Bob Swanson demonstrates weather principles in Hilbun Hall for MSU’s Science Night at the Museums. (Ed Wrenn)

Ben Bachman, a community member and father to two daughters, spoke about how his family enjoys attending the Science Night at the Museum.

“We try to come every year,” Bachman said. “We find the Science Night at the museum just to be a really fascinating and fun-filled event. It’s really cool because it is educational and fun. This is the first time we caught Stormin’ Bob Swanson, the singing weatherman, and his fantastic demonstration. We had a good time trying to sing along with him.”

Amy Moe-Hoffman, coordinator of the Science Night at the Museum event, discussed the history of the event that provides fun for groups like Bachman’s family.

“The first time we did this particular event was in 2017. Prior to that, we did something called ‘Darwin week,’” Moe-Hoffman said. “We had things all throughout the entire week that were just lectures and stuff. It morphed into this because we wanted to give the families and the community members something to look forward to every year.”

According to Moe-Hoffman, the event really catered to the community’s needs.

“It’s really been well-received over the years, and it just keeps growing – both in the number of people that come to visit us, but also the volunteers and entities from campus that want to participate and even people off campus. It’s just something that I feel was lacking in the community, and there was a hunger for it,” Moe-Hoffman said. “It’s really exciting to be able to provide that opportunity for those people that come to campus to learn about the science and research going on here.”

:: Provided information ::
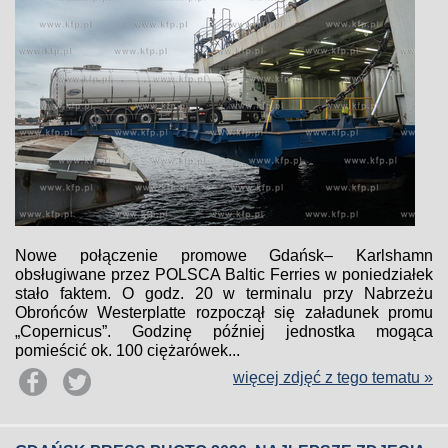
Nowe połączenie promowe Gdańsk– Karlshamn
obsługiwane przez POLSCA Baltic Ferries w poniedziałek
stało faktem. O godz. 20 w terminalu przy Nabrzeżu
Obrońców Westerplatte rozpoczął się załadunek promu
„Copernicus”. Godzinę później jednostka mogąca
pomieścić ok. 100 ciężarówek...
więcej zdjęć z tego tematu »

:: Apply what you read ::
1) According to the Science Night article, in what year was the event first held?
2) Reproduce the part of the Science Night article starting at "Amy Moe-Hoffman, coordinator" and ending at "like Bachman’s family.".
The entries have no part in this work.

:: List of solutions ::
1) It was first held in 2017.

2)
Amy Moe-Hoffman, coordinator of the Science Night at the Museum event, discussed the history of the event that provides fun for groups like Bachman’s family.